§ **Task statement**
Set the listing down again exactly, please, apart from its pictures.

§ **Listed records**
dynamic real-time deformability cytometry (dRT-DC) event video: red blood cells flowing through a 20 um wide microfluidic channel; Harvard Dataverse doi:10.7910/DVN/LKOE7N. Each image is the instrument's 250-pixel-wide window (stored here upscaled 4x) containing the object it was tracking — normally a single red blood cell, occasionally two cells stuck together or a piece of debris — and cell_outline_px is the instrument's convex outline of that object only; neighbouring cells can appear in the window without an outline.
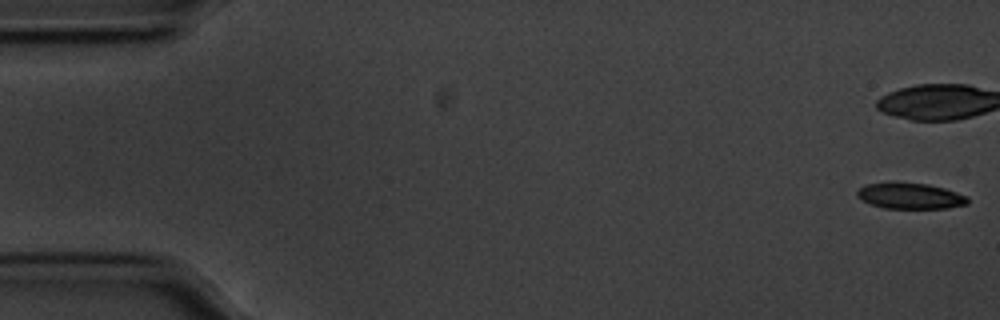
{"species": "common noctule bat (a hibernating species)", "species_latin": "Nyctalus noctula", "temperature_condition": "cold", "stored_images_in_passage": 14, "camera_frame_rate_fps": 3000, "um_per_image_px": 0.085, "animal": {"sex": "male", "body_mass_g": 20.1, "forearm_length_mm": 53.5}, "frame": {"image": 1, "passage_image": 1, "time_ms": 0.0, "image_size_px": [1000, 320], "cell_outline_px": [[968, 204], [948, 208], [884, 208], [872, 204], [856, 196], [856, 192], [864, 184], [888, 180], [892, 180], [928, 184], [944, 188], [968, 196]], "centroid_in_image_um": [77.33, 16.61], "position_along_channel_um": 7.7, "area_um2": 17.17}}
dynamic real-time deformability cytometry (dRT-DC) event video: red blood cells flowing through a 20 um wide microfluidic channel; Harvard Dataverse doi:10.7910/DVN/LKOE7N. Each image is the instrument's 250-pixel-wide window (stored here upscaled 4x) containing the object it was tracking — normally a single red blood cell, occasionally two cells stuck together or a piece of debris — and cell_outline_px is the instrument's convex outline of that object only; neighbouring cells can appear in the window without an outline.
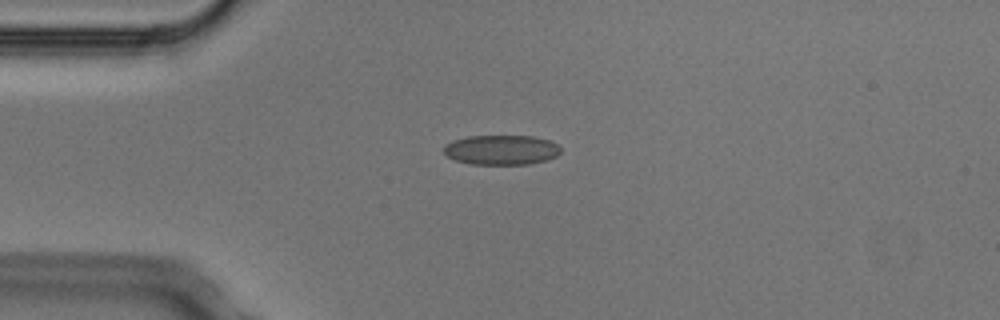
{"species": "Egyptian fruit bat (a non-hibernating species)", "species_latin": "Rousettus aegyptiacus", "temperature_condition": "cold", "stored_images_in_passage": 6, "camera_frame_rate_fps": 3000, "um_per_image_px": 0.085, "animal": {"sex": "male"}, "frame": {"image": 1, "passage_image": 1, "time_ms": 0.0, "image_size_px": [1000, 320], "cell_outline_px": [[560, 152], [556, 156], [548, 160], [528, 164], [472, 164], [456, 160], [448, 156], [444, 152], [444, 148], [452, 140], [468, 136], [532, 136], [548, 140], [556, 144], [560, 148]], "centroid_in_image_um": [42.63, 12.74], "position_along_channel_um": 42.4, "area_um2": 20.11}}
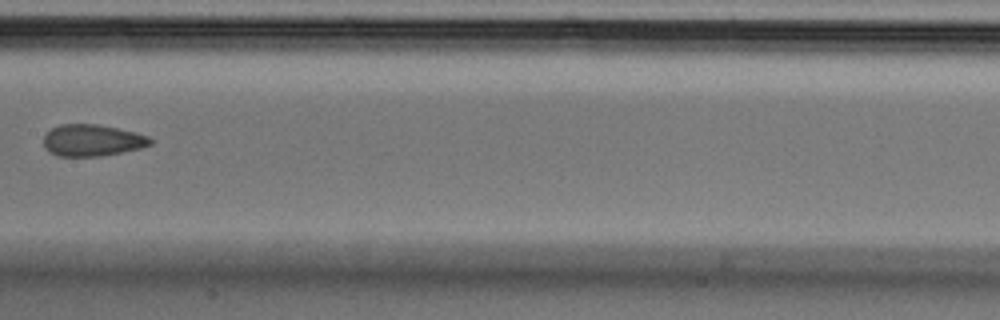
{"frame": {"image": 2, "passage_image": 5, "time_ms": 1.333, "image_size_px": [1000, 320], "cell_outline_px": [[152, 144], [140, 148], [100, 156], [56, 156], [48, 152], [44, 148], [44, 136], [52, 128], [60, 124], [96, 124], [136, 132], [148, 136], [152, 140]], "centroid_in_image_um": [7.81, 11.93], "position_along_channel_um": 199.6, "area_um2": 19.65}}
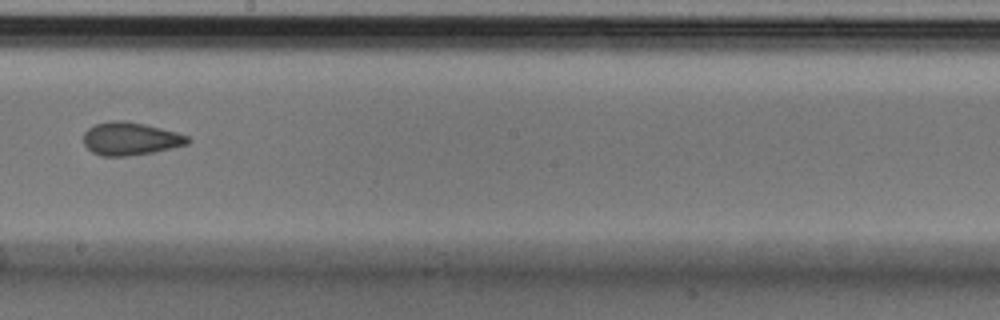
{"frame": {"image": 3, "passage_image": 6, "time_ms": 1.667, "image_size_px": [1000, 320], "cell_outline_px": [[192, 140], [188, 144], [172, 148], [152, 152], [128, 156], [100, 156], [92, 152], [84, 144], [84, 132], [88, 128], [96, 124], [108, 120], [124, 120], [144, 124], [176, 132], [188, 136]], "centroid_in_image_um": [11.08, 11.79], "position_along_channel_um": 237.1, "area_um2": 20.06}}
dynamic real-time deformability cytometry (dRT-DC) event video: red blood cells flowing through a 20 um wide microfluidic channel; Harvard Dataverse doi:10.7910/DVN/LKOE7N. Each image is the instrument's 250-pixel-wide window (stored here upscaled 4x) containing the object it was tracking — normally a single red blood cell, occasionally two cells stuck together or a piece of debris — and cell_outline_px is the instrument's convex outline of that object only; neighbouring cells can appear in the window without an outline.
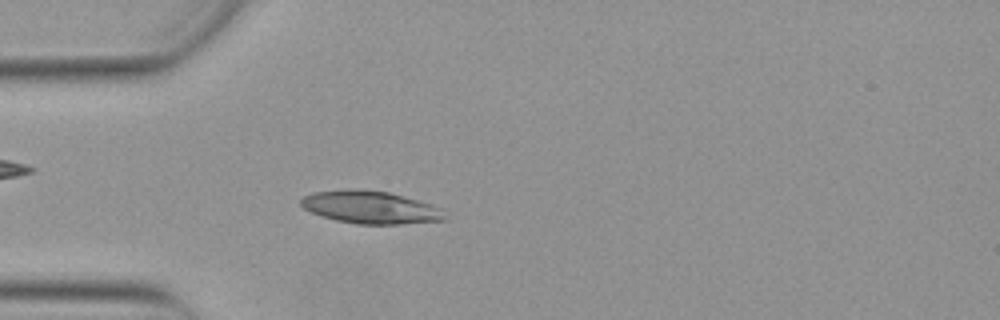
{"species": "Egyptian fruit bat (a non-hibernating species)", "species_latin": "Rousettus aegyptiacus", "temperature_condition": "warm", "stored_images_in_passage": 41, "camera_frame_rate_fps": 3000, "um_per_image_px": 0.085, "animal": {"sex": "female"}, "frame": {"image": 1, "passage_image": 14, "time_ms": 4.333, "image_size_px": [1000, 320], "cell_outline_px": [[448, 220], [400, 224], [356, 224], [336, 220], [320, 216], [304, 208], [300, 204], [300, 200], [304, 196], [312, 192], [348, 188], [360, 188], [388, 192], [432, 204], [444, 208]], "centroid_in_image_um": [31.52, 17.61], "position_along_channel_um": 53.5, "area_um2": 27.86}}
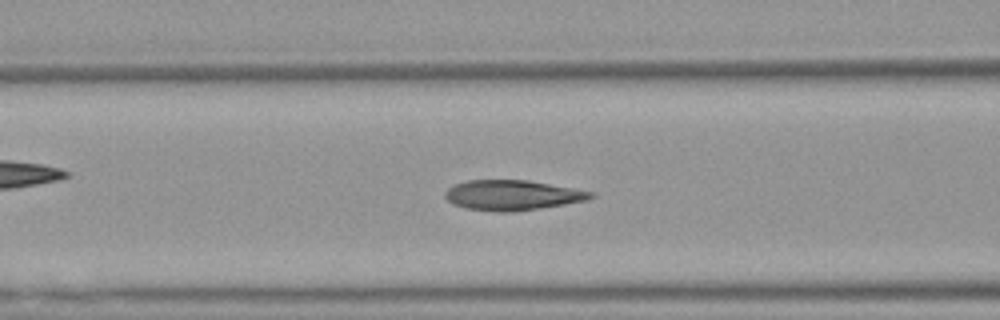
{"frame": {"image": 2, "passage_image": 20, "time_ms": 6.333, "image_size_px": [1000, 320], "cell_outline_px": [[596, 196], [588, 200], [540, 208], [508, 212], [496, 212], [464, 208], [452, 204], [444, 196], [444, 192], [448, 188], [456, 184], [468, 180], [528, 180], [596, 192]], "centroid_in_image_um": [43.56, 16.59], "position_along_channel_um": 123.0, "area_um2": 25.66}}
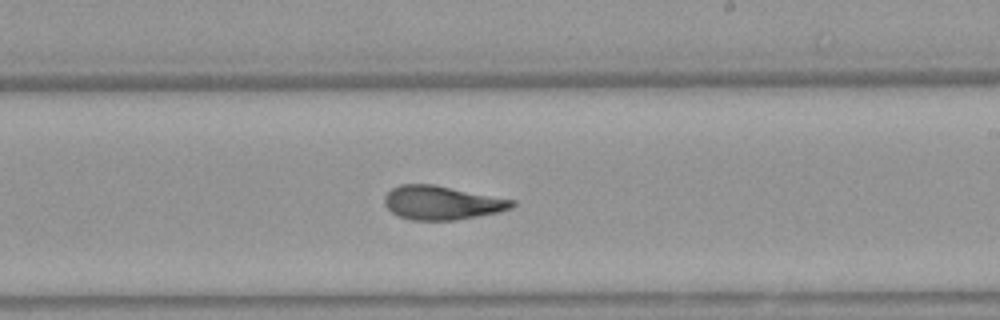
{"frame": {"image": 3, "passage_image": 30, "time_ms": 9.667, "image_size_px": [1000, 320], "cell_outline_px": [[516, 204], [512, 208], [500, 212], [456, 220], [412, 220], [400, 216], [392, 212], [384, 204], [384, 196], [392, 188], [400, 184], [432, 184], [516, 200]], "centroid_in_image_um": [37.58, 17.23], "position_along_channel_um": 251.4, "area_um2": 25.14}, "authors_computed_cell_mechanics": {"area_um2": 25.6632, "velocity_mm_per_s": 3.8626, "shape_relaxation_time_tau1_ms": 2.6515, "shape_relaxation_time_tau2_ms": null, "deformation_change_tau1": 0.0918, "deformation_change_tau2": null}}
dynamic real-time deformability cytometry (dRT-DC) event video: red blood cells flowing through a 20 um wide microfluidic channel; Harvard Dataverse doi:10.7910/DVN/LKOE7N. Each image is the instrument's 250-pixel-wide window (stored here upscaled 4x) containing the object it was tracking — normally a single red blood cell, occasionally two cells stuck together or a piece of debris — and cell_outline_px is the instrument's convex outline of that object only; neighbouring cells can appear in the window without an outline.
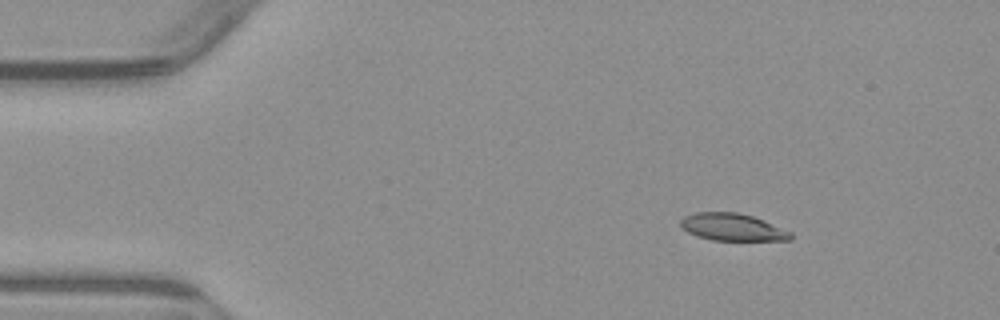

§ **Exercise output**
dynamic real-time deformability cytometry (dRT-DC) event video: red blood cells flowing through a 20 um wide microfluidic channel; Harvard Dataverse doi:10.7910/DVN/LKOE7N. Each image is the instrument's 250-pixel-wide window (stored here upscaled 4x) containing the object it was tracking — normally a single red blood cell, occasionally two cells stuck together or a piece of debris — and cell_outline_px is the instrument's convex outline of that object only; neighbouring cells can appear in the window without an outline.
{"species": "common noctule bat (a hibernating species)", "species_latin": "Nyctalus noctula", "temperature_condition": "cold", "stored_images_in_passage": 14, "camera_frame_rate_fps": 3000, "um_per_image_px": 0.085, "animal": {"sex": "male", "body_mass_g": 20.1, "forearm_length_mm": 53.5}, "frame": {"image": 1, "passage_image": 1, "time_ms": 0.0, "image_size_px": [1000, 320], "cell_outline_px": [[968, 204], [948, 208], [884, 208], [872, 204], [856, 196], [856, 192], [864, 184], [888, 180], [892, 180], [928, 184], [944, 188], [968, 196]], "centroid_in_image_um": [77.33, 16.61], "position_along_channel_um": 7.7, "area_um2": 17.17}}
dynamic real-time deformability cytometry (dRT-DC) event video: red blood cells flowing through a 20 um wide microfluidic channel; Harvard Dataverse doi:10.7910/DVN/LKOE7N. Each image is the instrument's 250-pixel-wide window (stored here upscaled 4x) containing the object it was tracking — normally a single red blood cell, occasionally two cells stuck together or a piece of debris — and cell_outline_px is the instrument's convex outline of that object only; neighbouring cells can appear in the window without an outline.
{"species": "Egyptian fruit bat (a non-hibernating species)", "species_latin": "Rousettus aegyptiacus", "temperature_condition": "cold", "stored_images_in_passage": 6, "camera_frame_rate_fps": 3000, "um_per_image_px": 0.085, "animal": {"sex": "male"}, "frame": {"image": 1, "passage_image": 1, "time_ms": 0.0, "image_size_px": [1000, 320], "cell_outline_px": [[560, 152], [556, 156], [548, 160], [528, 164], [472, 164], [456, 160], [448, 156], [444, 152], [444, 148], [452, 140], [468, 136], [532, 136], [548, 140], [556, 144], [560, 148]], "centroid_in_image_um": [42.63, 12.74], "position_along_channel_um": 42.4, "area_um2": 20.11}}
{"frame": {"image": 2, "passage_image": 5, "time_ms": 1.333, "image_size_px": [1000, 320], "cell_outline_px": [[152, 144], [140, 148], [100, 156], [56, 156], [48, 152], [44, 148], [44, 136], [52, 128], [60, 124], [96, 124], [136, 132], [148, 136], [152, 140]], "centroid_in_image_um": [7.81, 11.93], "position_along_channel_um": 199.6, "area_um2": 19.65}}
{"frame": {"image": 3, "passage_image": 6, "time_ms": 1.667, "image_size_px": [1000, 320], "cell_outline_px": [[192, 140], [188, 144], [172, 148], [152, 152], [128, 156], [100, 156], [92, 152], [84, 144], [84, 132], [88, 128], [96, 124], [108, 120], [124, 120], [144, 124], [176, 132], [188, 136]], "centroid_in_image_um": [11.08, 11.79], "position_along_channel_um": 237.1, "area_um2": 20.06}}
dynamic real-time deformability cytometry (dRT-DC) event video: red blood cells flowing through a 20 um wide microfluidic channel; Harvard Dataverse doi:10.7910/DVN/LKOE7N. Each image is the instrument's 250-pixel-wide window (stored here upscaled 4x) containing the object it was tracking — normally a single red blood cell, occasionally two cells stuck together or a piece of debris — and cell_outline_px is the instrument's convex outline of that object only; neighbouring cells can appear in the window without an outline.
{"species": "Egyptian fruit bat (a non-hibernating species)", "species_latin": "Rousettus aegyptiacus", "temperature_condition": "warm", "stored_images_in_passage": 41, "camera_frame_rate_fps": 3000, "um_per_image_px": 0.085, "animal": {"sex": "female"}, "frame": {"image": 1, "passage_image": 14, "time_ms": 4.333, "image_size_px": [1000, 320], "cell_outline_px": [[448, 220], [400, 224], [356, 224], [336, 220], [320, 216], [304, 208], [300, 204], [300, 200], [304, 196], [312, 192], [348, 188], [360, 188], [388, 192], [432, 204], [444, 208]], "centroid_in_image_um": [31.52, 17.61], "position_along_channel_um": 53.5, "area_um2": 27.86}}
{"frame": {"image": 2, "passage_image": 20, "time_ms": 6.333, "image_size_px": [1000, 320], "cell_outline_px": [[596, 196], [588, 200], [540, 208], [508, 212], [496, 212], [464, 208], [452, 204], [444, 196], [444, 192], [448, 188], [456, 184], [468, 180], [528, 180], [596, 192]], "centroid_in_image_um": [43.56, 16.59], "position_along_channel_um": 123.0, "area_um2": 25.66}}
{"frame": {"image": 3, "passage_image": 30, "time_ms": 9.667, "image_size_px": [1000, 320], "cell_outline_px": [[516, 204], [512, 208], [500, 212], [456, 220], [412, 220], [400, 216], [392, 212], [384, 204], [384, 196], [392, 188], [400, 184], [432, 184], [516, 200]], "centroid_in_image_um": [37.58, 17.23], "position_along_channel_um": 251.4, "area_um2": 25.14}, "authors_computed_cell_mechanics": {"area_um2": 25.6632, "velocity_mm_per_s": 3.8626, "shape_relaxation_time_tau1_ms": 2.6515, "shape_relaxation_time_tau2_ms": null, "deformation_change_tau1": 0.0918, "deformation_change_tau2": null}}
dynamic real-time deformability cytometry (dRT-DC) event video: red blood cells flowing through a 20 um wide microfluidic channel; Harvard Dataverse doi:10.7910/DVN/LKOE7N. Each image is the instrument's 250-pixel-wide window (stored here upscaled 4x) containing the object it was tracking — normally a single red blood cell, occasionally two cells stuck together or a piece of debris — and cell_outline_px is the instrument's convex outline of that object only; neighbouring cells can appear in the window without an outline.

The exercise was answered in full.